Our Unstated Assumptions Are No Longer True


Originally published on Bella Caledonia.

Prices are rising; wildfires are burning; disease outbreaks are becoming regular.

These are all symptoms of the same illness: the extreme stress we have placed on our biosphere, the network of living beings that makes civilisation possible.

It is important that we look reality squarely in the face. Our instinct is to panic (“We’re all doomed”), deny (“It’s just summer”), or avoid (“well, I can’t do anything about it”) .

All of these reactions are entirely understandable. Climate change is far too big for any one person, group, or country to solve. Panic is no fun and doesn’t help, denial gives us someone to be angry with (“the woke”), and avoidance allows us to pretend that it is possible for our lives to carry on as they are.

But our lives cannot carry on as they are. Between the pandemic and an unprecedented heat wave, our lives have begun to change for good. The climate crisis, which has for so long loomed in the future, is here.

We must begin by addressing our emotions. In place of panic, denial, or avoidance, we need calm, acceptance, and a deep seriousness. This will allow us to turn our attention to what is happening. We must breathe, and allow our fear to pass: only then can we move ourselves to action.

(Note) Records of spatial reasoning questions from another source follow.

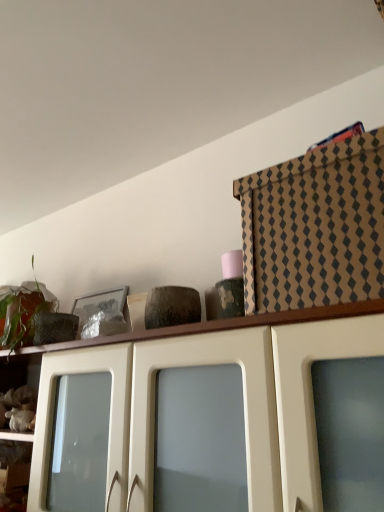
This screenshot has height=512, width=384. What do you see at coordinates (22, 312) in the screenshot?
I see `green matte plant at upper left` at bounding box center [22, 312].

Locate an element on the screen. brown cardboard box at upper right, placed as the 2th cabinetry when sorted from bottom to top is located at coordinates (315, 227).

Is matte white cabinet at upper center, positioned as the 1th cabinetry in bottom-to-top order, completely or partially inside green matte plant at upper left?

Actually, matte white cabinet at upper center, positioned as the 1th cabinetry in bottom-to-top order, is outside green matte plant at upper left.

Does green matte plant at upper left lie in front of matte white cabinet at upper center, arranged as the second cabinetry when viewed from the top?

No, it is behind matte white cabinet at upper center, arranged as the second cabinetry when viewed from the top.

Is green matte plant at upper left bigger than matte white cabinet at upper center, positioned as the 1th cabinetry in bottom-to-top order?

No, green matte plant at upper left is not bigger than matte white cabinet at upper center, positioned as the 1th cabinetry in bottom-to-top order.

At what (x,y) coordinates should I click in order to perform the action: click on cabinetry below the green matte plant at upper left (from a real-world perspective). Please return your answer as a coordinate pair (x, y). Image resolution: width=384 pixels, height=512 pixels. Looking at the image, I should click on (221, 337).

From a real-world perspective, does brown cardboard box at upper right, which ranks as the 1th cabinetry in top-to-bottom order, stand above matte white cabinet at upper center, arranged as the second cabinetry when viewed from the top?

Yes, from a real-world perspective, brown cardboard box at upper right, which ranks as the 1th cabinetry in top-to-bottom order, is over matte white cabinet at upper center, arranged as the second cabinetry when viewed from the top

Does brown cardboard box at upper right, which ranks as the 1th cabinetry in top-to-bottom order, lie in front of matte white cabinet at upper center, positioned as the 1th cabinetry in bottom-to-top order?

No.

Which object is positioned more to the right, brown cardboard box at upper right, which ranks as the 1th cabinetry in top-to-bottom order, or matte white cabinet at upper center, arranged as the second cabinetry when viewed from the top?

brown cardboard box at upper right, which ranks as the 1th cabinetry in top-to-bottom order, is more to the right.

Considering the points (284, 175) and (274, 431), which point is behind, point (284, 175) or point (274, 431)?

Positioned behind is point (284, 175).

Which of these two, brown cardboard box at upper right, which ranks as the 1th cabinetry in top-to-bottom order, or green matte plant at upper left, is thinner?

Thinner between the two is green matte plant at upper left.

Are brown cardboard box at upper right, which ranks as the 1th cabinetry in top-to-bottom order, and green matte plant at upper left located far from each other?

Actually, brown cardboard box at upper right, which ranks as the 1th cabinetry in top-to-bottom order, and green matte plant at upper left are a little close together.

Is brown cardboard box at upper right, which ranks as the 1th cabinetry in top-to-bottom order, inside or outside of green matte plant at upper left?

brown cardboard box at upper right, which ranks as the 1th cabinetry in top-to-bottom order, exists outside the volume of green matte plant at upper left.

In the image, is brown cardboard box at upper right, placed as the 2th cabinetry when sorted from bottom to top, positioned in front of or behind green matte plant at upper left?

In the image, brown cardboard box at upper right, placed as the 2th cabinetry when sorted from bottom to top, appears in front of green matte plant at upper left.

Choose the correct answer: Is matte white cabinet at upper center, arranged as the second cabinetry when viewed from the top, inside green matte plant at upper left or outside it?

matte white cabinet at upper center, arranged as the second cabinetry when viewed from the top, is not inside green matte plant at upper left, it's outside.

Does matte white cabinet at upper center, positioned as the 1th cabinetry in bottom-to-top order, turn towards green matte plant at upper left?

No, matte white cabinet at upper center, positioned as the 1th cabinetry in bottom-to-top order, is not facing towards green matte plant at upper left.

From the image's perspective, is matte white cabinet at upper center, positioned as the 1th cabinetry in bottom-to-top order, below green matte plant at upper left?

Yes, from the image's perspective, matte white cabinet at upper center, positioned as the 1th cabinetry in bottom-to-top order, is beneath green matte plant at upper left.

Considering the relative positions of matte white cabinet at upper center, positioned as the 1th cabinetry in bottom-to-top order, and green matte plant at upper left in the image provided, is matte white cabinet at upper center, positioned as the 1th cabinetry in bottom-to-top order, to the right of green matte plant at upper left from the viewer's perspective?

Yes, matte white cabinet at upper center, positioned as the 1th cabinetry in bottom-to-top order, is to the right of green matte plant at upper left.

Which point is more forward, [12,309] or [343,192]?

The point [343,192] is more forward.

Between green matte plant at upper left and brown cardboard box at upper right, which ranks as the 1th cabinetry in top-to-bottom order, which one has smaller width?

Thinner between the two is green matte plant at upper left.

Who is taller, green matte plant at upper left or brown cardboard box at upper right, placed as the 2th cabinetry when sorted from bottom to top?

Standing taller between the two is green matte plant at upper left.

Is matte white cabinet at upper center, positioned as the 1th cabinetry in bottom-to-top order, beside brown cardboard box at upper right, placed as the 2th cabinetry when sorted from bottom to top?

No, matte white cabinet at upper center, positioned as the 1th cabinetry in bottom-to-top order, is not making contact with brown cardboard box at upper right, placed as the 2th cabinetry when sorted from bottom to top.

From a real-world perspective, which is physically below, matte white cabinet at upper center, positioned as the 1th cabinetry in bottom-to-top order, or brown cardboard box at upper right, which ranks as the 1th cabinetry in top-to-bottom order?

matte white cabinet at upper center, positioned as the 1th cabinetry in bottom-to-top order, is physically lower.

From the image's perspective, is matte white cabinet at upper center, arranged as the second cabinetry when viewed from the top, above brown cardboard box at upper right, placed as the 2th cabinetry when sorted from bottom to top?

No.

Does matte white cabinet at upper center, positioned as the 1th cabinetry in bottom-to-top order, turn towards brown cardboard box at upper right, placed as the 2th cabinetry when sorted from bottom to top?

No, matte white cabinet at upper center, positioned as the 1th cabinetry in bottom-to-top order, is not oriented towards brown cardboard box at upper right, placed as the 2th cabinetry when sorted from bottom to top.

Locate an element on the screen. plant behind the matte white cabinet at upper center, positioned as the 1th cabinetry in bottom-to-top order is located at coordinates (22, 312).

Where is `cabinetry below the brown cardboard box at upper right, placed as the 2th cabinetry when sorted from bottom to top (from the image's perspective)`? Image resolution: width=384 pixels, height=512 pixels. cabinetry below the brown cardboard box at upper right, placed as the 2th cabinetry when sorted from bottom to top (from the image's perspective) is located at coordinates (221, 337).

From the image, which object appears to be farther from matte white cabinet at upper center, arranged as the second cabinetry when viewed from the top, green matte plant at upper left or brown cardboard box at upper right, placed as the 2th cabinetry when sorted from bottom to top?

green matte plant at upper left is positioned further to the anchor matte white cabinet at upper center, arranged as the second cabinetry when viewed from the top.

From the image, which object appears to be nearer to brown cardboard box at upper right, placed as the 2th cabinetry when sorted from bottom to top, matte white cabinet at upper center, arranged as the second cabinetry when viewed from the top, or green matte plant at upper left?

matte white cabinet at upper center, arranged as the second cabinetry when viewed from the top, is positioned closer to the anchor brown cardboard box at upper right, placed as the 2th cabinetry when sorted from bottom to top.

Which object lies further to the anchor point brown cardboard box at upper right, placed as the 2th cabinetry when sorted from bottom to top, green matte plant at upper left or matte white cabinet at upper center, positioned as the 1th cabinetry in bottom-to-top order?

Among the two, green matte plant at upper left is located further to brown cardboard box at upper right, placed as the 2th cabinetry when sorted from bottom to top.

Considering their positions, is matte white cabinet at upper center, positioned as the 1th cabinetry in bottom-to-top order, positioned further to green matte plant at upper left than brown cardboard box at upper right, placed as the 2th cabinetry when sorted from bottom to top?

Based on the image, brown cardboard box at upper right, placed as the 2th cabinetry when sorted from bottom to top, appears to be further to green matte plant at upper left.

When comparing their distances from green matte plant at upper left, does brown cardboard box at upper right, which ranks as the 1th cabinetry in top-to-bottom order, or matte white cabinet at upper center, arranged as the second cabinetry when viewed from the top, seem further?

brown cardboard box at upper right, which ranks as the 1th cabinetry in top-to-bottom order, lies further to green matte plant at upper left than the other object.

🔥 Fire at Dartford Heath in Kent, UK Amid Heatwave. #Dartford #UK #UnitedKingdom #heatwave #heatwaveuk #Heatwave2022 pic.twitter.com/RwBOadBcw9

— We Are Protestors (@WeAreProtestors) July 19, 2022

Climate-driven changes to daily life have already begun. As temperatures continue to rise, extreme weather is disrupting production and distribution. This appears to us as increases in the price of food, energy, and other goods. What James Meadway calls “the [unstated] assumption of ecological stability” that has underwritten two centuries of capitalism has ceased to hold true.

Our task is to imagine and build a version of the good life that can survive in these conditions. The old left wing model in both the socialist east and the social democratic west was to use growth to fund wage rises. Wage rises grew consumption, which funded investment in more growth. That model already looks broken, and is likely to become obviously untenable within the next decade.

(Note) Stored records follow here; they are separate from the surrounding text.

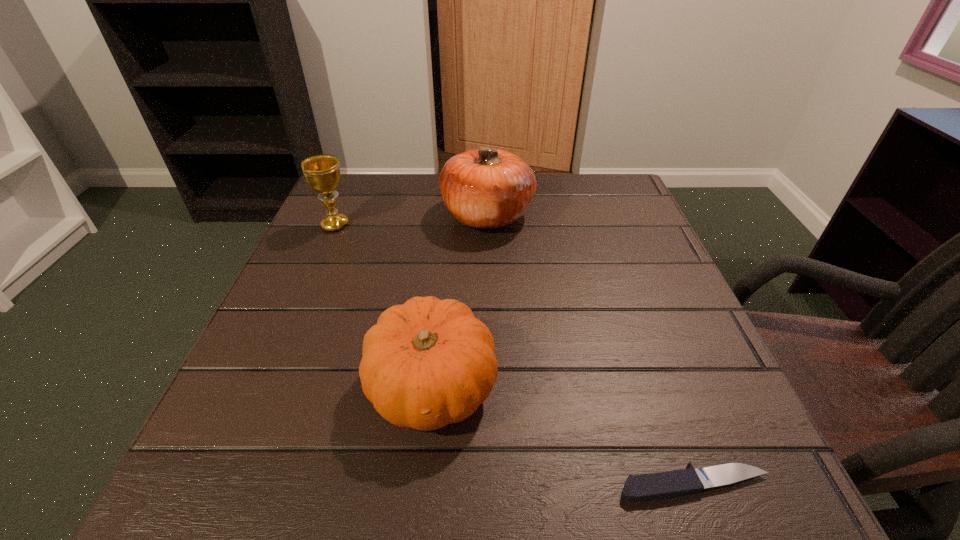
Identify the location of pumpkin situated at the far edge. The width and height of the screenshot is (960, 540). (487, 188).

I want to click on chalice that is at the far edge, so click(x=322, y=174).

Locate an element on the screen. This screenshot has height=540, width=960. pumpkin present at the near edge is located at coordinates (427, 363).

Where is `steak knife located in the near edge section of the desktop`? steak knife located in the near edge section of the desktop is located at coordinates (663, 485).

Image resolution: width=960 pixels, height=540 pixels. Find the location of `object located at the left edge`. object located at the left edge is located at coordinates (322, 174).

At what (x,y) coordinates should I click in order to perform the action: click on object that is at the right edge. Please return your answer as a coordinate pair (x, y). The image size is (960, 540). Looking at the image, I should click on (663, 485).

At what (x,y) coordinates should I click in order to perform the action: click on object that is at the far left corner. Please return your answer as a coordinate pair (x, y). Image resolution: width=960 pixels, height=540 pixels. Looking at the image, I should click on (322, 174).

The height and width of the screenshot is (540, 960). Find the location of `object situated at the near right corner`. object situated at the near right corner is located at coordinates (x=663, y=485).

This screenshot has height=540, width=960. I want to click on vacant position at the far edge of the desktop, so click(528, 217).

The image size is (960, 540). What are the coordinates of `free space at the near edge of the desktop` in the screenshot? It's located at (316, 462).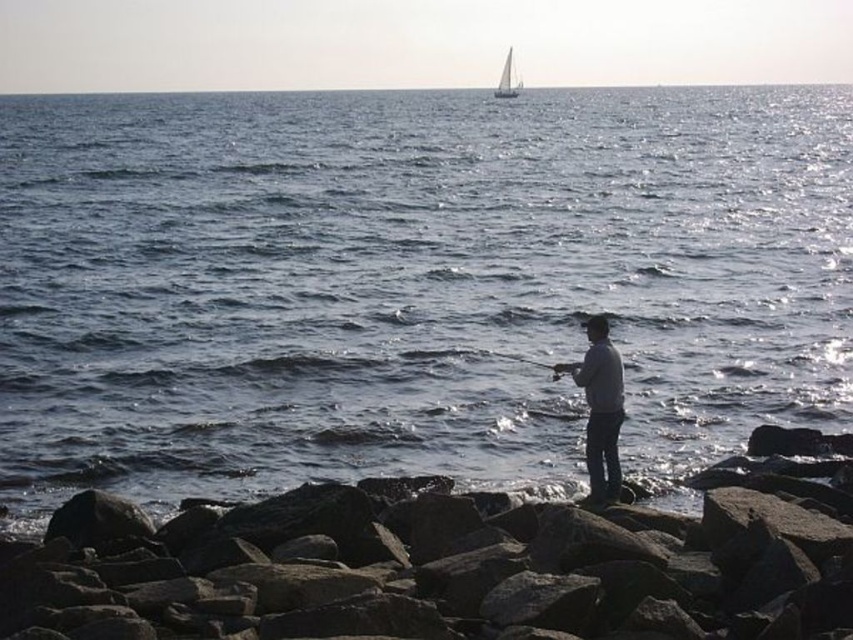
You are a photographer trying to capture the best angle of the coastal scene. You notice two points in the image labeled as point (833, 122) and point (585, 394). Based on their positions, which point is closer to your camera?

Point (833, 122) is further to the camera than point (585, 394), so the point closer to the camera is point (585, 394).

In the scene shown: You are standing on the rocky shoreline in the coastal scene. If you want to reach the blue water at center, in which direction should you move relative to your current position?

The blue water at center is located at point 0.444 on the x and 0.483 on the y coordinate, so you should move towards the center of the image to reach it.

You are a photographer trying to capture the scene of the blue water at center and the gray cotton shirt at center. Which object should you zoom in on to ensure it fills more of your camera frame?

The blue water at center is larger in size than the gray cotton shirt at center, so you should zoom in on the blue water at center to ensure it fills more of your camera frame.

Instead, our good lives must involve more of the goods we discarded in pursuit of growth. We must plant vegetables in our gardens, or as my neighbour has done, on land left derelict by the housing association. As we mix compost and woodchip into the ground, we turn dirt into soil, we bury carbon, and we take the edge off of rising food prices.

We can insulate our homes, install district heating or heat pumps, place solar panels on our roofs – generating power that is both cheaper and lower-carbon. We can replace many cars with e-bikes and public transport, saving us a fortune, protecting us from fuel prices, and making streets safe for children to play again. We can plant trees across our cities, giving us shade, drinking up the rain, holding carbon in their trunks.

It will not be easy. The ideas above adapt our lives to climate change and slow its pace, but they require investment and may well appear as a reduction in GDP. Capitalism’s greatest strength, its rapacious need for financial growth, is now a millstone. Food grown, electricity generated, or miles travelled without money changing hands is a loss to the system and the oligarchs who rule it. We will need to reclaim our time from them, to slow our society so that an evening on the allotment or a ten-minute-longer travel time are acceptable.

But we are blessed with millions of people from every corner of the earth who are already fighting for a better society, a society that might yet survive the catastrophe we are living through.

We can understand the danger, breathe instead of panicking, and get down to work.